What is being asked: Looking at the data below, count the lines that contain the string "microscopy". Write only the total.

Saved entries:
_ _ _ _ _

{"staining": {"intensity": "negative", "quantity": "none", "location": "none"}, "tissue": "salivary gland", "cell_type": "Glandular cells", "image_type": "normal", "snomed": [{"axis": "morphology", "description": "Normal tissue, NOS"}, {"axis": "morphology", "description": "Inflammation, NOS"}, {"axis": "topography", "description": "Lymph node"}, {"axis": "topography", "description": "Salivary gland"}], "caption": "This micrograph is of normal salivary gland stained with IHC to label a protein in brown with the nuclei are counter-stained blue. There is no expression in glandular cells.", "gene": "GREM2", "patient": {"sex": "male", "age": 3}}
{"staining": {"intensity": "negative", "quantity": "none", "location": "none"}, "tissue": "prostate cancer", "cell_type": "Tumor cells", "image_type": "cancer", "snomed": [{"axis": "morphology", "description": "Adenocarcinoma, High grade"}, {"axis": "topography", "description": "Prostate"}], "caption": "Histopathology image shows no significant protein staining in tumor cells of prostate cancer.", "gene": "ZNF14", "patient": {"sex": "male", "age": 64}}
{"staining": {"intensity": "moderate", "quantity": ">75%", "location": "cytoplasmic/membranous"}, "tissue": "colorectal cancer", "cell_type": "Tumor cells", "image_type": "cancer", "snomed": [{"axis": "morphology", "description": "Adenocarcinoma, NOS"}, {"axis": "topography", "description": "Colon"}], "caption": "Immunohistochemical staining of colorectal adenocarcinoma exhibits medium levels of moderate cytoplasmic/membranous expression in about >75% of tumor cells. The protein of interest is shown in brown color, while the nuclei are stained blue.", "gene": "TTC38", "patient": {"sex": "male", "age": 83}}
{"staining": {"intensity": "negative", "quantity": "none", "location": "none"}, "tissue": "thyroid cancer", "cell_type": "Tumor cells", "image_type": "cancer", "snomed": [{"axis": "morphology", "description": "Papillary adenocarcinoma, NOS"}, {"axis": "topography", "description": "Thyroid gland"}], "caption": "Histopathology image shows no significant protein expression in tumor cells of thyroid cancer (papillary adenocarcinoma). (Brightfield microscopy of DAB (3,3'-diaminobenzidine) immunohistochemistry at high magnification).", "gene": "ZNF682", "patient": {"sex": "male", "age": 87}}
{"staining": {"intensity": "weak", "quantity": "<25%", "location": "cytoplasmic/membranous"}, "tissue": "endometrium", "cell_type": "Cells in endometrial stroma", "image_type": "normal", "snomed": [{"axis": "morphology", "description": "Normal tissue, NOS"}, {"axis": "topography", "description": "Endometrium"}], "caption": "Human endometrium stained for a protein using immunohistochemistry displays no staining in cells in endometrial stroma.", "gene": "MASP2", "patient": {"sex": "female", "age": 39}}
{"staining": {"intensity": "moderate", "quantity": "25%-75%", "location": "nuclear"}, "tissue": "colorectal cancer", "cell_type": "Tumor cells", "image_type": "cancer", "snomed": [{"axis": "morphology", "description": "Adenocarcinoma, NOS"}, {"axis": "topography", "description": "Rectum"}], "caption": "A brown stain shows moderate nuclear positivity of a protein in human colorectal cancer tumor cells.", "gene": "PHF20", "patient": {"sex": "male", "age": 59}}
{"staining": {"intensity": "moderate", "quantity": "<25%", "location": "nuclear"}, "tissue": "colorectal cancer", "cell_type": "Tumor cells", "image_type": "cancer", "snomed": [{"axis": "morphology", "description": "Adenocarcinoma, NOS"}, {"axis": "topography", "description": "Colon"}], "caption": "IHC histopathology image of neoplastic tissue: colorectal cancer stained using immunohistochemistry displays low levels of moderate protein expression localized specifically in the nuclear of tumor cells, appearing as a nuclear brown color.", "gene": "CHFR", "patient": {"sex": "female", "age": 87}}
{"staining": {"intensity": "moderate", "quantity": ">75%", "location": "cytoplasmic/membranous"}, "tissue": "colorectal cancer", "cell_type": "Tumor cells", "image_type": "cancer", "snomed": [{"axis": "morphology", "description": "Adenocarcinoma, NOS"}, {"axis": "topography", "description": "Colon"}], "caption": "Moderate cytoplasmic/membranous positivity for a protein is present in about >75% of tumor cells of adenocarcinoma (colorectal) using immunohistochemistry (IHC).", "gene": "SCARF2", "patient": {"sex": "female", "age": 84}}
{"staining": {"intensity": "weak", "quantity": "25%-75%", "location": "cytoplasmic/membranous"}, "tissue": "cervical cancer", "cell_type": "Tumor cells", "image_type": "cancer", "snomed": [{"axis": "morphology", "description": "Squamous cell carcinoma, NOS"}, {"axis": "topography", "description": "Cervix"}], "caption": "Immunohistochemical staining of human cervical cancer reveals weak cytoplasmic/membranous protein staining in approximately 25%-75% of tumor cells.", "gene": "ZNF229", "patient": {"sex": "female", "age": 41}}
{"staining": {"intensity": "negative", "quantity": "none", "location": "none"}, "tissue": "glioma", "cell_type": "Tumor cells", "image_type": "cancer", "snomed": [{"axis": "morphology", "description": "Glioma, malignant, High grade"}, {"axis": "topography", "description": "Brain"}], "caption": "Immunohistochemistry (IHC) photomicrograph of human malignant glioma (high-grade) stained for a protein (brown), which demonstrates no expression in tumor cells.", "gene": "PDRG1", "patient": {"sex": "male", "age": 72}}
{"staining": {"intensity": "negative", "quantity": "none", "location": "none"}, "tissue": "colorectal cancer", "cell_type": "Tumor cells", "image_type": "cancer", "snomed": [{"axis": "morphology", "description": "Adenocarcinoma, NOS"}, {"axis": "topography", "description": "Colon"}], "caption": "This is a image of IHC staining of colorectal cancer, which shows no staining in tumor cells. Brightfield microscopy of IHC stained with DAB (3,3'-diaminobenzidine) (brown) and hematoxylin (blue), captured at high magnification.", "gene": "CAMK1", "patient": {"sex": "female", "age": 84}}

_ _ _ _ _

Your solution: 2